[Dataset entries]
::::::::

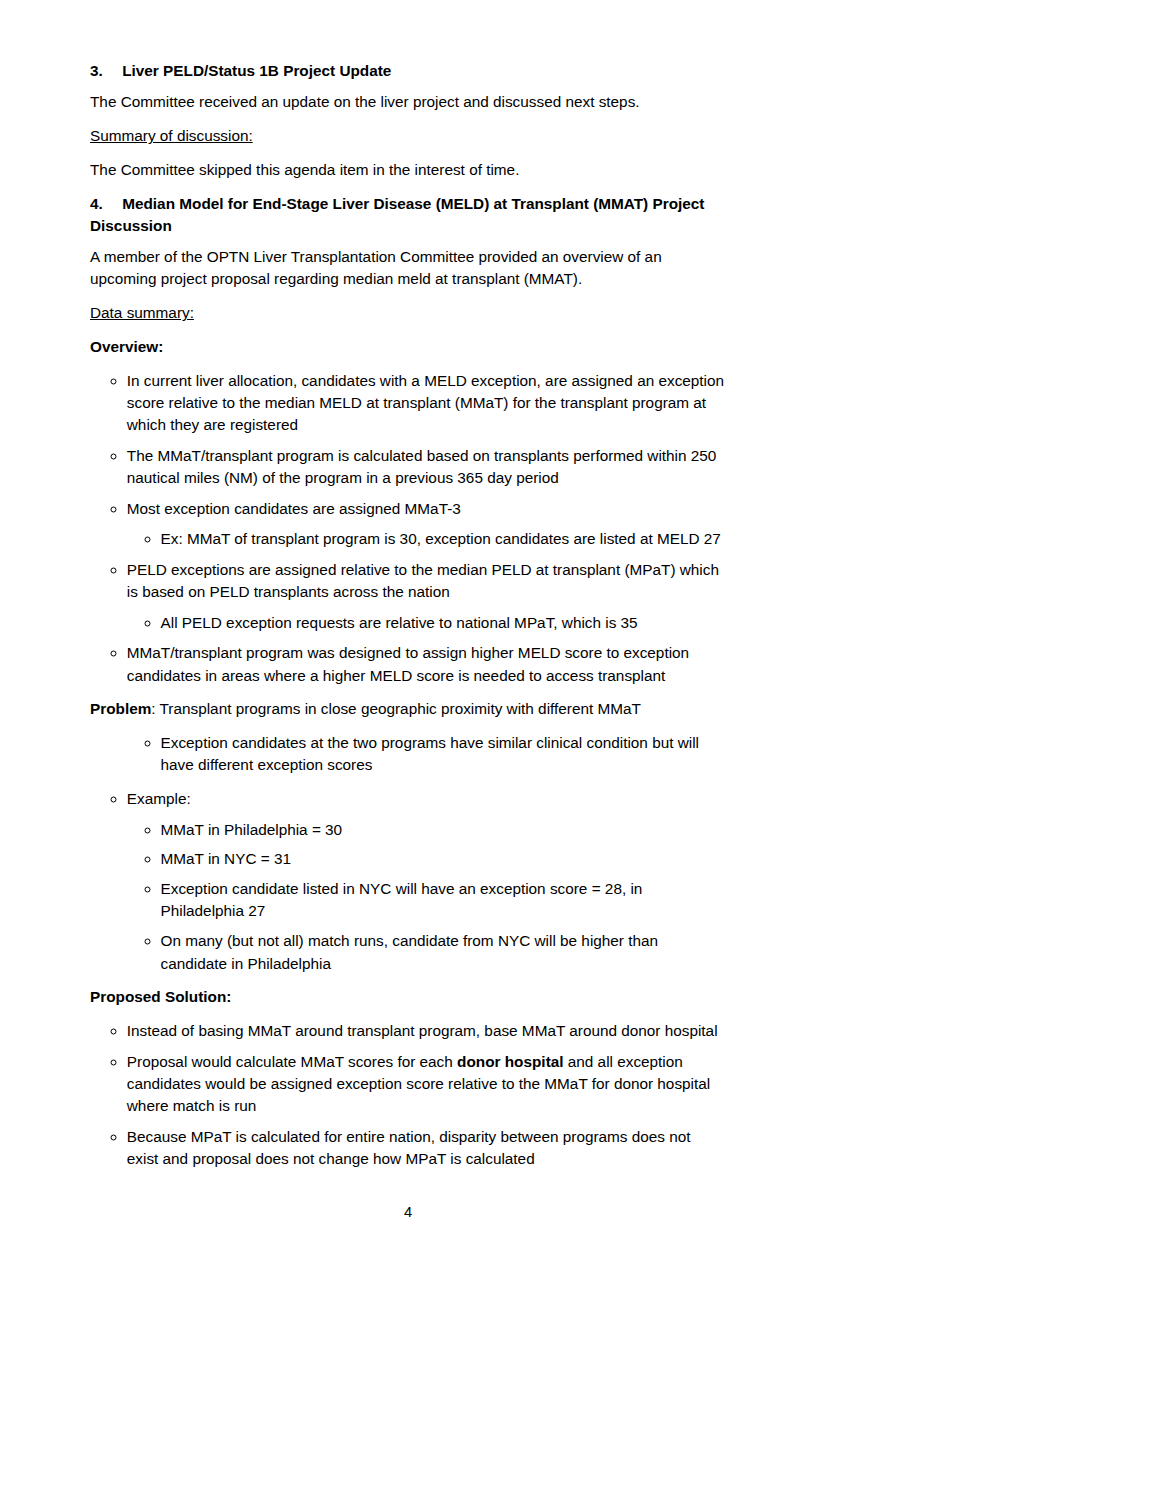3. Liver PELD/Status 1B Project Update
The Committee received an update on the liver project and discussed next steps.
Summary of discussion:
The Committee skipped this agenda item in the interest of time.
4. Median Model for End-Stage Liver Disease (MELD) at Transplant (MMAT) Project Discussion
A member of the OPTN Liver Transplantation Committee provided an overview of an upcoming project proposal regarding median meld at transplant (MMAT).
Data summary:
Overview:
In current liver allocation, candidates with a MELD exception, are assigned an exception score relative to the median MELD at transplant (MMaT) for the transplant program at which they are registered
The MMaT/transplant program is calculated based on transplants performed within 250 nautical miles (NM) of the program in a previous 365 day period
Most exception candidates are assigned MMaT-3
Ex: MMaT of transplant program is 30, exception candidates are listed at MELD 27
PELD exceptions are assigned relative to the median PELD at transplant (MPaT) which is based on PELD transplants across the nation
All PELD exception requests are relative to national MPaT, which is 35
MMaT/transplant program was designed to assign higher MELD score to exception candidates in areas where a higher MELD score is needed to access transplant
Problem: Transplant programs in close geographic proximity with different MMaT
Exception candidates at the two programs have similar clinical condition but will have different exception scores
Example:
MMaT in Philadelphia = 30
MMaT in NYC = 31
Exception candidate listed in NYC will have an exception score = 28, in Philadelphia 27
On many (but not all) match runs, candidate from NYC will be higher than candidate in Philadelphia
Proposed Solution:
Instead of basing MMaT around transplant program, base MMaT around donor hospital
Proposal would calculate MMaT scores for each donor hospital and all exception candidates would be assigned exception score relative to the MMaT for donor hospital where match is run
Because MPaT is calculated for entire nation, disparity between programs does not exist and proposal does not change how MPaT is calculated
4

::::::::

→ **DIRECTIONS**: Your whole answer should be one number, the count of lines in the records that hold "which".

→ **RESPONSE TO THIS EXERCISE**: 3